“Foi a cobertura mais difícil que já fiz”, diz repórter que cobriu epidemia de ebola em Serra Leoa
“A gente chega lá e vê que é um povo que Deus esqueceu. Se a gente não escrever sobre isso, ninguém vai prestar atenção.” Foi essa a explicação dada pela repórter especial da Folha Patrícia Campos Mello sobre a iniciativa de cobrir a epidemia de ebola em Serra Leoa.
Ela e o repórter fotográfico Avener Prado falaram em um seminário na Folha nesta quinta (4) sobre a cobertura de dez dias neste que é o segundo país africano mais afetado pelo vírus – a Libéria é a campeã em registros da doença.
Segundo dados da Organização Mundial da Saúde, em Serra Leoa foram registrados 1.216 casos de ebola e 476 mortes.

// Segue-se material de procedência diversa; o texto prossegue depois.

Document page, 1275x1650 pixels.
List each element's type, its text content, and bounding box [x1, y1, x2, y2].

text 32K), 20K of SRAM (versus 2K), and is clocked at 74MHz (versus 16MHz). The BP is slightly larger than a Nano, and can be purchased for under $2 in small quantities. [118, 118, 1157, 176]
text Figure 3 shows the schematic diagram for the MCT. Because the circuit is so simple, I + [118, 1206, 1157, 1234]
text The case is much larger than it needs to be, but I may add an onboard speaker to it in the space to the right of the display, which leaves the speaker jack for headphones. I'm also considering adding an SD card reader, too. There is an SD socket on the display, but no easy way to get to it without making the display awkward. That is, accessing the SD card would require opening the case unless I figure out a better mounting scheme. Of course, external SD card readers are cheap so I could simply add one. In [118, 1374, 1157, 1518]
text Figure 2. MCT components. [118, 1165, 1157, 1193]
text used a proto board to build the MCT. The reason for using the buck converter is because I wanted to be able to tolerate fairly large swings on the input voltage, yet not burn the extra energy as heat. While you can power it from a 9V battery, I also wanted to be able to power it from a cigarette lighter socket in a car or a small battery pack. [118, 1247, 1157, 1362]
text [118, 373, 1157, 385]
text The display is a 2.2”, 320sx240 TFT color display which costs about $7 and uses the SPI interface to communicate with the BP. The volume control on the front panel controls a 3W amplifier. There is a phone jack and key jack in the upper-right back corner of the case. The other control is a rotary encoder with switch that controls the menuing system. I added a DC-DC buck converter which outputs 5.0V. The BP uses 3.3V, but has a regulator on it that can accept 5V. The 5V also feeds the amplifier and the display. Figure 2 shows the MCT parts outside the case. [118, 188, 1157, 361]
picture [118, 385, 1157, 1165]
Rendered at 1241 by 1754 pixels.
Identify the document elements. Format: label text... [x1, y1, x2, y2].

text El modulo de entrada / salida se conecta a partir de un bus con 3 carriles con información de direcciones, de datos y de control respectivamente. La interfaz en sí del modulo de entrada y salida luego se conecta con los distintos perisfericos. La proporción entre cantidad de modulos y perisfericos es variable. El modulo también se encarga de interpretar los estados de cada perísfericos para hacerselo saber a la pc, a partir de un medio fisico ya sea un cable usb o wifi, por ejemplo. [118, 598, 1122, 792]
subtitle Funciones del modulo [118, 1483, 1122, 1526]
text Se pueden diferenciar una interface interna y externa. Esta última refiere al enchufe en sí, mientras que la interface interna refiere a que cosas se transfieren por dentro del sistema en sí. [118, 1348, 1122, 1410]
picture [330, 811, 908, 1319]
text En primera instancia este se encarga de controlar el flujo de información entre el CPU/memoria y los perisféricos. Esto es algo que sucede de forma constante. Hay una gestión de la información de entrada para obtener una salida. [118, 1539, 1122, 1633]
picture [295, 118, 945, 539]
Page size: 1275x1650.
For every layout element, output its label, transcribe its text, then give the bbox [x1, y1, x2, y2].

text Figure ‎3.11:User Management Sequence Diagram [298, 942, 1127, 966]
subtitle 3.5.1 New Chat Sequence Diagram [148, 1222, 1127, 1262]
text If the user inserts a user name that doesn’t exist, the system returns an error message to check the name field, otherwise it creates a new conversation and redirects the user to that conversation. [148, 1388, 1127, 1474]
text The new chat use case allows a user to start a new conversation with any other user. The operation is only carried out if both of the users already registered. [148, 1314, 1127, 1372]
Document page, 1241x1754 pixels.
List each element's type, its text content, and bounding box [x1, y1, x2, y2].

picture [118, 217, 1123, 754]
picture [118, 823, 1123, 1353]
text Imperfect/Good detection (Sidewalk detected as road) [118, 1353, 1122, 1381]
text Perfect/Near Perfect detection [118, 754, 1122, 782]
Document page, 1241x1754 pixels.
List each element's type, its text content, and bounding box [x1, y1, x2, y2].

Em toda a África Ocidental, 3.707 pessoas foram contaminadas, com 1.848 mortes.
Até o momento, Avener e Patrícia formaram a única equipe brasileira a cobrir o ebola. O gesto deles nos faz pensar em até que ponto cada um de nós, jornalistas, está disposto a ir para contar a história de pessoas de quem o mundo parece ter se esquecido – e quantas histórias se perdem justamente porque não conseguimos chegar até elas.
“Tem pouco jornalista lá. É difícil de chegar, é perigoso. Se a gente não escrever, as pessoas só vão prestar atenção quando mais um médico americano infectado chegar em Atlanta”, disse Patrícia.
Antes de saírem de São Paulo, os repórteres precisaram tomar um coquetel de vacinas e passaram por sessões de orientação com um infectologista e com membros da organização MSF (Médicos Sem Fronteiras). Também fizeram tratamento preventivo para malária.
Um dos maiores perigos para quem vai cobrir uma epidemia de ebola é contrair outra doença. Como os sintomas causados pelo vírus são relativamente comuns, o repórter corre o risco de ir parar na zona de isolamento com pessoas infectadas.
VIGILÂNCIA
Em Freetown, a vigilância era constante e um policiava o outro. Gestos simples do dia a dia eram proibidos.
“É difícil controlar os impulsos de ver uma pessoa e cumprimenta-la dando a mão. Era muito torturante. Precisava ter muito cuidado onde tocava, sempre lavar a mão. A neura da doença era muito pior que a situação em si”, disse Avener.
Boa parte da cobertura aconteceu em Kailahun, no leste do país, onde a MSF montou um hospital para atender pacientes de ebola. Para chegar lá, é preciso um passe emitido pelo governo leonês, que tenta isolar a região. Foram dois dias e – muitos pedidos de propina recusados pelos repórteres – até que conseguissem o documento.
O medo do contágio, as dificuldades de locomoção e o fato de terem que enfrentar a pobreza e a morte de perto foram marcantes. Patrícia já fez outras coberturas em lugares como Moçambique, Índia e Afeganistão, mas disse que essa, sem dúvida, foi a mais difícil de todas.
Na volta para o Brasil, os dois ficaram uma semana em isolamento, por precaução.
“Quando cheguei em casa, a moça que faz a faxina me recebeu de luvas, mas fora isso as pessoas me receberam muito bem”, brincou Patrícia.